Items listed in a dataset
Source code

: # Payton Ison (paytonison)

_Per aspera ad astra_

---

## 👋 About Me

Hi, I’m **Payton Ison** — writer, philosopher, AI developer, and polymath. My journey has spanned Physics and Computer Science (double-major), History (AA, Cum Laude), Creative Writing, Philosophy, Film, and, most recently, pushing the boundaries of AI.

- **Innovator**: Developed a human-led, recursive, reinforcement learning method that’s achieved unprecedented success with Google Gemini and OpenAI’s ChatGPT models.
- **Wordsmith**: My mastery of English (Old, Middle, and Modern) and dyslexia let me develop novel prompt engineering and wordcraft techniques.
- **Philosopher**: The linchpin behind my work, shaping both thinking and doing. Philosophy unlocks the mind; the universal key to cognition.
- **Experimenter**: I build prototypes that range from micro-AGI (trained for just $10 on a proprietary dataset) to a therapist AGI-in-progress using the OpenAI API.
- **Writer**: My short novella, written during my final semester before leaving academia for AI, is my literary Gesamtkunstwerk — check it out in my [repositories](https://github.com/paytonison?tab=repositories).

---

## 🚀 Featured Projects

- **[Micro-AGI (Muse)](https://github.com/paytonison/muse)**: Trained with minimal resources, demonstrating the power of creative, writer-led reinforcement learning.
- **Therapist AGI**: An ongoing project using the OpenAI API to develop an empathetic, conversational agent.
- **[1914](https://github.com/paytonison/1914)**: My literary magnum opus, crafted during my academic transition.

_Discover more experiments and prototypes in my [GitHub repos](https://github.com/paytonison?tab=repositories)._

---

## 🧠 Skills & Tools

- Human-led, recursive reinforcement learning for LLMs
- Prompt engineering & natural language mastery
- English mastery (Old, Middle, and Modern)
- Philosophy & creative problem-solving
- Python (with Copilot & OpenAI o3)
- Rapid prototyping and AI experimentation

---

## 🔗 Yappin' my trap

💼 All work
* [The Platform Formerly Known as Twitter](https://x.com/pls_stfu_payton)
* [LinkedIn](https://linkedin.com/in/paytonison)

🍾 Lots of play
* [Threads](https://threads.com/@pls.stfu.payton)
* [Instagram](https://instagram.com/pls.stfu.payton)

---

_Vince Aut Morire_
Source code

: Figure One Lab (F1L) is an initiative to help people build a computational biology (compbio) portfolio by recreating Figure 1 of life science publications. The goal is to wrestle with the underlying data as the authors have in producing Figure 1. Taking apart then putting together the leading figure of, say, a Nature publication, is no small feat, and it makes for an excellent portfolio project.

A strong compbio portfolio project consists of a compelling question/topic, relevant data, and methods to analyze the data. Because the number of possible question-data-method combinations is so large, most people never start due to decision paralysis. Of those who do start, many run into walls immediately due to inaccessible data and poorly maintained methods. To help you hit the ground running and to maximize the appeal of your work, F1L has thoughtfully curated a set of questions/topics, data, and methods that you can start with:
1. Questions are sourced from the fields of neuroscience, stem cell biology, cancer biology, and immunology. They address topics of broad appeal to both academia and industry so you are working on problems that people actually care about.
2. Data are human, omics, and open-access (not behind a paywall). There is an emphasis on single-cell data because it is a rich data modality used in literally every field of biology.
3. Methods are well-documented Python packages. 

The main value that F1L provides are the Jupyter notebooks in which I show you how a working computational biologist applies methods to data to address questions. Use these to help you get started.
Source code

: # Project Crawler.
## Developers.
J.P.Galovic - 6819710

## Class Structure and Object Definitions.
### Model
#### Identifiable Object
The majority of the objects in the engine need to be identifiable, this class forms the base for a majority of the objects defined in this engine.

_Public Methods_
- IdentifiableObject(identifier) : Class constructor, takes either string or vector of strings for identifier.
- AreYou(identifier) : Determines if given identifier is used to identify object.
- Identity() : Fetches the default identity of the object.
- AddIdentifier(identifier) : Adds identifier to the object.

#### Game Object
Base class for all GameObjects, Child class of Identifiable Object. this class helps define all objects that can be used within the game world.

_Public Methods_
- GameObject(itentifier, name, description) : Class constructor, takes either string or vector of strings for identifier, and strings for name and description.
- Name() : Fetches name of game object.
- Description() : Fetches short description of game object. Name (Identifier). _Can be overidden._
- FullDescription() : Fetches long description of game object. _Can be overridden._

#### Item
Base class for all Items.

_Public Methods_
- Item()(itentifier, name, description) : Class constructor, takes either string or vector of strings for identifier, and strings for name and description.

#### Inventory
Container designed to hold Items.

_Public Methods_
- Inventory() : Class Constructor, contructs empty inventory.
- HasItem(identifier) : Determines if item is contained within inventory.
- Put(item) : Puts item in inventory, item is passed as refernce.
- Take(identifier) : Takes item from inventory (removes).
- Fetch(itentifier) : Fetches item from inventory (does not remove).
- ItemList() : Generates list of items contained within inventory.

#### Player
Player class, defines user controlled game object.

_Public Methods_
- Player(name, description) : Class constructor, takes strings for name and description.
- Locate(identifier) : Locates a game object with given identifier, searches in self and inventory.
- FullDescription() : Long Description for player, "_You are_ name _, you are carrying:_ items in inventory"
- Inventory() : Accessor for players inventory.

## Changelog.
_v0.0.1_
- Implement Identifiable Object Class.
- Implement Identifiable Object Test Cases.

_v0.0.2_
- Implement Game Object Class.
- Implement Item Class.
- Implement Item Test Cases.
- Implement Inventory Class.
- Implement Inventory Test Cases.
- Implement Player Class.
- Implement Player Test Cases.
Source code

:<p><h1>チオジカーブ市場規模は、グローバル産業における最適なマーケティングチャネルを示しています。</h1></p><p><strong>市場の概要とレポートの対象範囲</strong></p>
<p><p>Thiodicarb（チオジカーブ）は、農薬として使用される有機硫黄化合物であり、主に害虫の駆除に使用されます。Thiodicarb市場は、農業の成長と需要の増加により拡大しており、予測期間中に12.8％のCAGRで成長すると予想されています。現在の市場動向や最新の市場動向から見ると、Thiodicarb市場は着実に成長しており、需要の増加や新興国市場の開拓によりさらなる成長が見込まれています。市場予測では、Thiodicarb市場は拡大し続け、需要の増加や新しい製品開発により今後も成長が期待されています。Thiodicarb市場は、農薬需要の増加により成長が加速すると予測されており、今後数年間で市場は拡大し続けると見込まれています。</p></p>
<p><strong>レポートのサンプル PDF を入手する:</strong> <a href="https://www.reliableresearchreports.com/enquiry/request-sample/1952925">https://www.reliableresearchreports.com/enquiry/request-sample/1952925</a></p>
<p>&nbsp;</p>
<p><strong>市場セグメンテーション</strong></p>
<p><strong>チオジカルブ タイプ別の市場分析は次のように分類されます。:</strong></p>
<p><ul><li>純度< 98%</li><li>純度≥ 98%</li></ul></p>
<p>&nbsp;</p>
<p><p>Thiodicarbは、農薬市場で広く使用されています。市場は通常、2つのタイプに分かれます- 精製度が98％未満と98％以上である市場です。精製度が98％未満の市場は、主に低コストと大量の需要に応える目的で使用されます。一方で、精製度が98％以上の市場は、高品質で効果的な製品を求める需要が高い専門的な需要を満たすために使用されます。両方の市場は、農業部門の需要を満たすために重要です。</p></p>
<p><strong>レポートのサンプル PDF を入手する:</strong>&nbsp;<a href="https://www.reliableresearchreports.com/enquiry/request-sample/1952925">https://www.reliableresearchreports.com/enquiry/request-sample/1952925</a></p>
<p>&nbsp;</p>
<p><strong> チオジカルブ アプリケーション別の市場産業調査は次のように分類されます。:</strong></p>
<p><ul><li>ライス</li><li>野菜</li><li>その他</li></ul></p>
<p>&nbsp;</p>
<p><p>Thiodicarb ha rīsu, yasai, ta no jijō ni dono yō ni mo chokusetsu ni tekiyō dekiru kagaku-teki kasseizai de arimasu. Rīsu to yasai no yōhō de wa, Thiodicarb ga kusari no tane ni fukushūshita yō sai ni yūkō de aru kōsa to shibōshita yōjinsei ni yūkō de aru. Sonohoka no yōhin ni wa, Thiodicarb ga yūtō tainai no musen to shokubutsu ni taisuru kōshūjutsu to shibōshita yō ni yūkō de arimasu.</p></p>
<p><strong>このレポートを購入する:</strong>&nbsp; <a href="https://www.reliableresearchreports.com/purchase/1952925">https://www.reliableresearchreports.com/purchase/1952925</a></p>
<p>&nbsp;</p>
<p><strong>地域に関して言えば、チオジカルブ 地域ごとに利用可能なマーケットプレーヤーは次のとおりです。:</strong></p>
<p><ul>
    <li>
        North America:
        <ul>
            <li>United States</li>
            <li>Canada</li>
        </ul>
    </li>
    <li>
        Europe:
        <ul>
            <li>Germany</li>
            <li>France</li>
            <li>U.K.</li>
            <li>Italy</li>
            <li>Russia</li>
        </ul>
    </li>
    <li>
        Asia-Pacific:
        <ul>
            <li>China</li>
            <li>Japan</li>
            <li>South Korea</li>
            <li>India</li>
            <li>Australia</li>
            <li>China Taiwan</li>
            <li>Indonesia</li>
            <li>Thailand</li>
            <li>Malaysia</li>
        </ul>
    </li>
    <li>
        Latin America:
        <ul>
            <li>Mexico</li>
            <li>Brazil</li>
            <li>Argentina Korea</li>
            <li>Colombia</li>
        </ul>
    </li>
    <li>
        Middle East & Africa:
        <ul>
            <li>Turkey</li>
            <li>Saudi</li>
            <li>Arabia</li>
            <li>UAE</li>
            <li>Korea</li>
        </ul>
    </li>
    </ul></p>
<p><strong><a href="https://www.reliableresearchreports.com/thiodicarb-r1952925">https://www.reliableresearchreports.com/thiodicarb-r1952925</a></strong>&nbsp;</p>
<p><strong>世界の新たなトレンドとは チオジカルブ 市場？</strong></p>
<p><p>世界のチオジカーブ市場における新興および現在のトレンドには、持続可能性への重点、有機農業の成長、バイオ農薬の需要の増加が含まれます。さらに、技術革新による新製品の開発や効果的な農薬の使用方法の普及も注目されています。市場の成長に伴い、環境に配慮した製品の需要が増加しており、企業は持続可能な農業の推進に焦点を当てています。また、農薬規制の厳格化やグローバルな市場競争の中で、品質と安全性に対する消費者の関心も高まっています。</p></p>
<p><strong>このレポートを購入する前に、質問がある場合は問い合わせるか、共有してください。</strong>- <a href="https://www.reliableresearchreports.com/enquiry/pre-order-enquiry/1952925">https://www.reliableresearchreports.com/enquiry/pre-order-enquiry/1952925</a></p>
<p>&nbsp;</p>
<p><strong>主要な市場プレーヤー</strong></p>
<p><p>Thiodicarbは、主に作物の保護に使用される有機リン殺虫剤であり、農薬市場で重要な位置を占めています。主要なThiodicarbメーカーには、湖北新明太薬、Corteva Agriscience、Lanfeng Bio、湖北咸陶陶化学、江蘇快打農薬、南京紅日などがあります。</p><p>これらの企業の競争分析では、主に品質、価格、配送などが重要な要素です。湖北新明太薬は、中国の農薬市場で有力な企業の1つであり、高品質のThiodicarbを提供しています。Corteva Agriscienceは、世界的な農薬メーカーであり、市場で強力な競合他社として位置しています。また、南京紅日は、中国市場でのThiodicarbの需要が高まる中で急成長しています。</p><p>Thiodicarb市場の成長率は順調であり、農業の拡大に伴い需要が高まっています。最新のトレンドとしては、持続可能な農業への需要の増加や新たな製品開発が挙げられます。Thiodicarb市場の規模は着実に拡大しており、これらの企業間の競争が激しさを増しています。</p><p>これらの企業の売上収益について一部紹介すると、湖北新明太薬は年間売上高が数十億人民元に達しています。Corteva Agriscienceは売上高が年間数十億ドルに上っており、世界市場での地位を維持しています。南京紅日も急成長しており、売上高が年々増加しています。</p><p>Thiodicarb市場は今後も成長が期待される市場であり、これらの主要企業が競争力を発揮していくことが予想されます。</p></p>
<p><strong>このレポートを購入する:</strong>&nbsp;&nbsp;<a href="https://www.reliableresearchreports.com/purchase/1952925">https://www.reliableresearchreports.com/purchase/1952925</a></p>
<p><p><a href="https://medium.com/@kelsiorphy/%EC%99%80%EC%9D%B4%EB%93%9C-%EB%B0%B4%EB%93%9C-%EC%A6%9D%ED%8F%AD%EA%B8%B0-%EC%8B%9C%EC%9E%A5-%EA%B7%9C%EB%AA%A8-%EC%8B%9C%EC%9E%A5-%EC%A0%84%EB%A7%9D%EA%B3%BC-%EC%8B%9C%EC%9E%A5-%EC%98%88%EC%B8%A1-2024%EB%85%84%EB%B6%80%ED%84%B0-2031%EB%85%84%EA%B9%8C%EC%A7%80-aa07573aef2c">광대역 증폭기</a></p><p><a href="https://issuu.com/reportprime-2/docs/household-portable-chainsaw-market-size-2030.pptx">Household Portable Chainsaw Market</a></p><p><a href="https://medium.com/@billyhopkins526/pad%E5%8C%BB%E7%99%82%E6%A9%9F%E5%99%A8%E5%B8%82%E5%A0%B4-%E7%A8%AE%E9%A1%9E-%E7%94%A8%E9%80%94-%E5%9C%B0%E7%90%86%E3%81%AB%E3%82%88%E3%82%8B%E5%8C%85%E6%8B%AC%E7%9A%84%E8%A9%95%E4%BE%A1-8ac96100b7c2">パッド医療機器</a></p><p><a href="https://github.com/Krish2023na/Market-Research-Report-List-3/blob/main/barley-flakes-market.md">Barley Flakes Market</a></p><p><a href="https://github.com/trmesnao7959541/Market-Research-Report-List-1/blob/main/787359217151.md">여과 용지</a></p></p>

• What the exercise asks: Pull together all lines from the data that mention the word "using".

• Task answer:
- **Experimenter**: I build prototypes that range from micro-AGI (trained for just $10 on a proprietary dataset) to a therapist AGI-in-progress using the OpenAI API.
- **Therapist AGI**: An ongoing project using the OpenAI API to develop an empathetic, conversational agent.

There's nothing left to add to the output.